* **TASK DESCRIPTION**: Give back the entire listing exactly as it was provided.

* **MATERIAL FOR THIS EXERCISE**:
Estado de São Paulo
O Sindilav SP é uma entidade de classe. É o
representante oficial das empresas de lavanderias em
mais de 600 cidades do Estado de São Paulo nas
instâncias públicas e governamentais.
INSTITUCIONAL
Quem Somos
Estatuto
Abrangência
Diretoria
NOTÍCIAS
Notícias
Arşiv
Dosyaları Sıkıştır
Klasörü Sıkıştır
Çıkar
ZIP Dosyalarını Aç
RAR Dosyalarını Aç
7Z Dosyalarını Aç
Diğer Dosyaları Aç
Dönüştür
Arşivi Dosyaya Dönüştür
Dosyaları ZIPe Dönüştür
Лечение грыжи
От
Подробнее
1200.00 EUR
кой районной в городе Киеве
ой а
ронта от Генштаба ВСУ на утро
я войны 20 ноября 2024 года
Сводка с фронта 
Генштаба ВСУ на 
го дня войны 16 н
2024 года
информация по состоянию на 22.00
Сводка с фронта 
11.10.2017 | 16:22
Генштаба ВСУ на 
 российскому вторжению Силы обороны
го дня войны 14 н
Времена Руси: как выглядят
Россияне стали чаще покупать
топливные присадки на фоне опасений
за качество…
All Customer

* **WORKED SOLUTION**:
Estado de São Paulo
O Sindilav SP é uma entidade de classe. É o
representante oficial das empresas de lavanderias em
mais de 600 cidades do Estado de São Paulo nas
instâncias públicas e governamentais.
INSTITUCIONAL
Quem Somos
Estatuto
Abrangência
Diretoria
NOTÍCIAS
Notícias
Arşiv
Dosyaları Sıkıştır
Klasörü Sıkıştır
Çıkar
ZIP Dosyalarını Aç
RAR Dosyalarını Aç
7Z Dosyalarını Aç
Diğer Dosyaları Aç
Dönüştür
Arşivi Dosyaya Dönüştür
Dosyaları ZIPe Dönüştür
Лечение грыжи
От
Подробнее
1200.00 EUR
кой районной в городе Киеве
ой а
ронта от Генштаба ВСУ на утро
я войны 20 ноября 2024 года
Сводка с фронта 
Генштаба ВСУ на 
го дня войны 16 н
2024 года
информация по состоянию на 22.00
Сводка с фронта 
11.10.2017 | 16:22
Генштаба ВСУ на 
 российскому вторжению Силы обороны
го дня войны 14 н
Времена Руси: как выглядят
Россияне стали чаще покупать
топливные присадки на фоне опасений
за качество…
All Customer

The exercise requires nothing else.